> [Exercise prompt]: A faithful copy of every entry is the goal; keep the images out of it.

(Extracted data entries)
━━━━━━━━━━━━━━━━━━━━
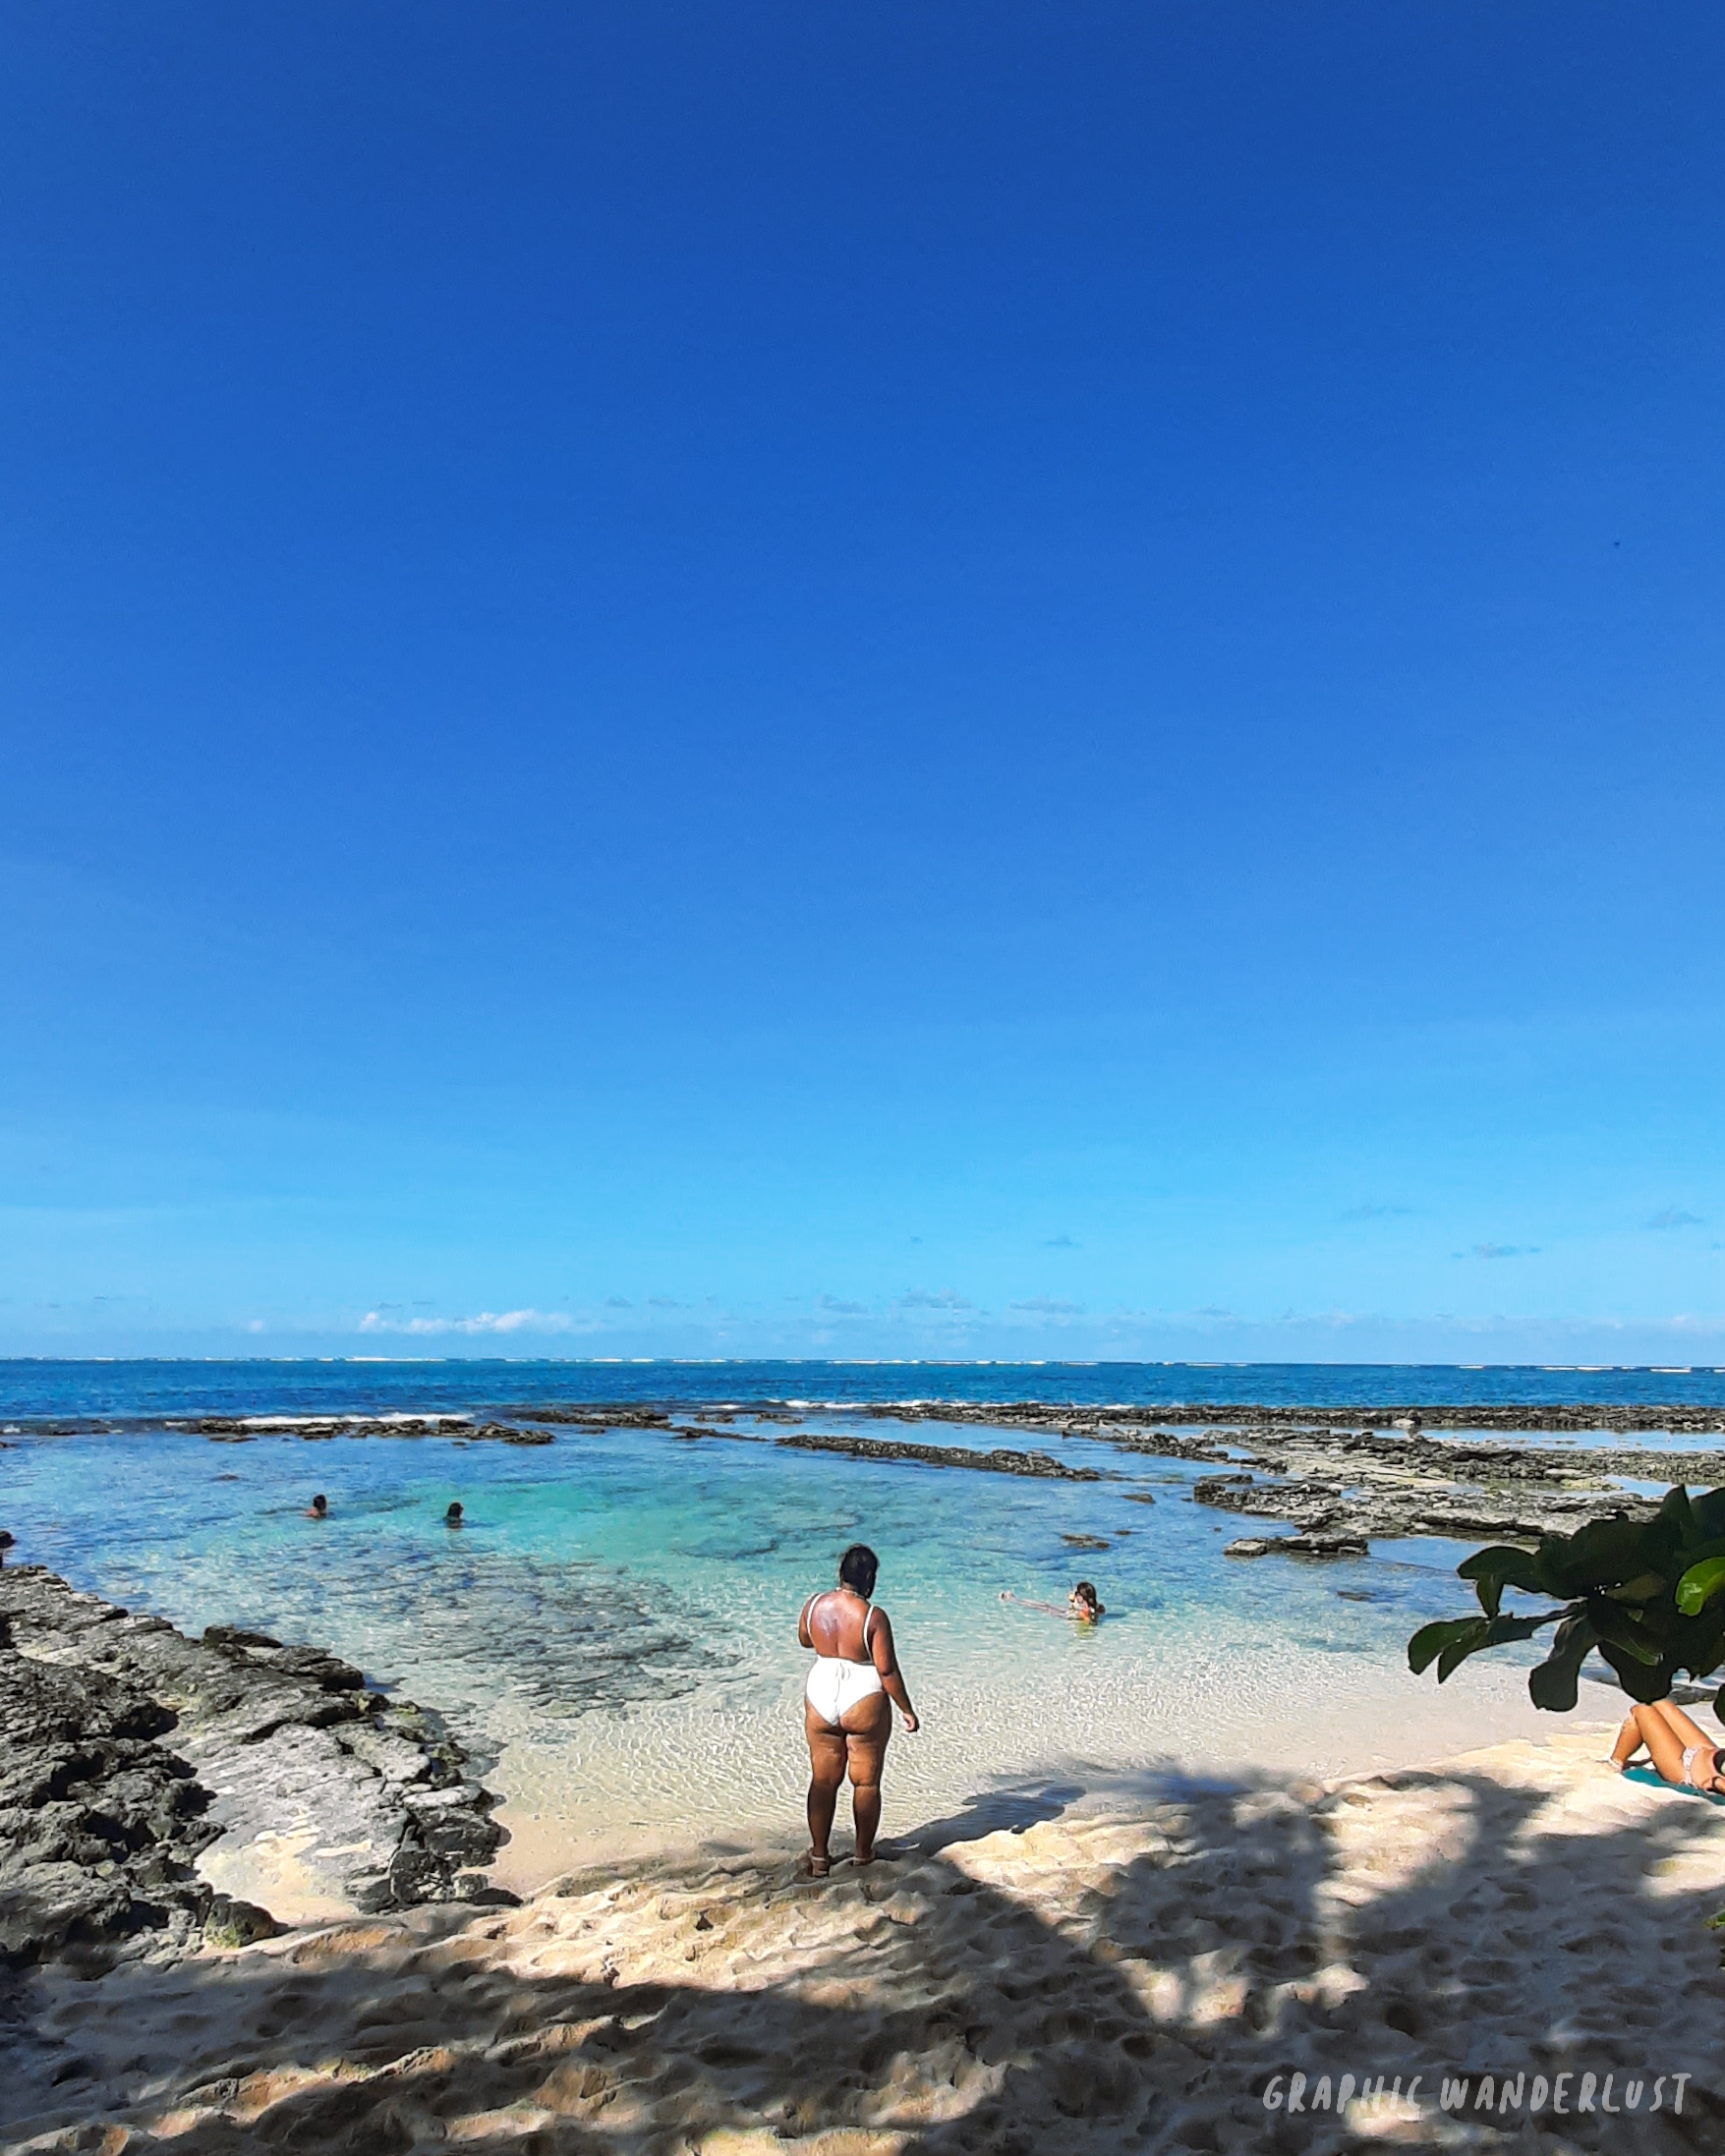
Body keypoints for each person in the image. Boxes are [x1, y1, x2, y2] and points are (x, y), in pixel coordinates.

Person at [798, 1544, 919, 1876]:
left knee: (823, 1781)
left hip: (822, 1689)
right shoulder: (872, 1616)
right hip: (863, 1693)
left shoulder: (813, 1605)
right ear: (870, 1578)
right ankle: (863, 1854)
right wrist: (906, 1709)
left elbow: (805, 1640)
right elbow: (887, 1670)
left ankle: (820, 1857)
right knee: (865, 1783)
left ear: (840, 1573)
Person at [1610, 1699, 1725, 1794]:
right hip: (1707, 1752)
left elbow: (1719, 1783)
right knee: (1657, 1702)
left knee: (1642, 1710)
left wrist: (1717, 1783)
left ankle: (1614, 1765)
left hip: (1686, 1769)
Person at [1000, 1580, 1106, 1622]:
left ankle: (1012, 1600)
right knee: (1045, 1605)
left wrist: (1075, 1605)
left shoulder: (1085, 1610)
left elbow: (1087, 1620)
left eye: (1076, 1592)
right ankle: (1014, 1599)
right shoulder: (1096, 1607)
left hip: (1065, 1615)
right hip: (1069, 1612)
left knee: (1044, 1607)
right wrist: (1073, 1602)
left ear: (1081, 1596)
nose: (1074, 1593)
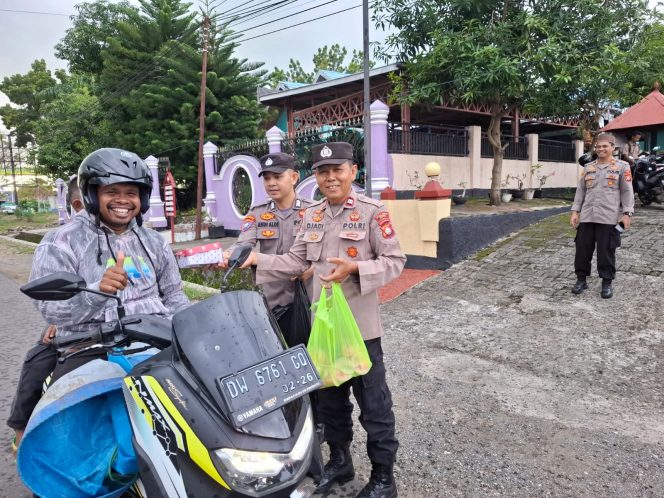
━━━━━━━━━━━━━━━━━━━━
> [Answer for the task]:
Body keypoints for each person in the image. Boxes are [x1, y1, x2, y2] and points are (x, y), in pixel coordinates.

Person at [798, 1544, 919, 1876]:
left knee: (823, 1781)
left hip: (822, 1689)
right shoulder: (872, 1616)
right hip: (863, 1693)
left shoulder: (813, 1605)
right ear: (870, 1578)
right ankle: (863, 1854)
right wrist: (906, 1709)
left elbow: (805, 1640)
right elbow: (887, 1670)
left ankle: (820, 1857)
right knee: (865, 1783)
left ear: (840, 1573)
Person at [1610, 1699, 1725, 1794]:
right hip: (1707, 1752)
left elbow: (1719, 1783)
right knee: (1657, 1702)
left knee: (1642, 1710)
left wrist: (1717, 1783)
left ankle: (1614, 1765)
left hip: (1686, 1769)
Person at [1000, 1580, 1106, 1622]:
left ankle: (1012, 1600)
right knee: (1045, 1605)
left wrist: (1075, 1605)
left shoulder: (1085, 1610)
left elbow: (1087, 1620)
left eye: (1076, 1592)
right ankle: (1014, 1599)
right shoulder: (1096, 1607)
left hip: (1065, 1615)
right hip: (1069, 1612)
left knee: (1044, 1607)
right wrist: (1073, 1602)
left ear: (1081, 1596)
nose: (1074, 1593)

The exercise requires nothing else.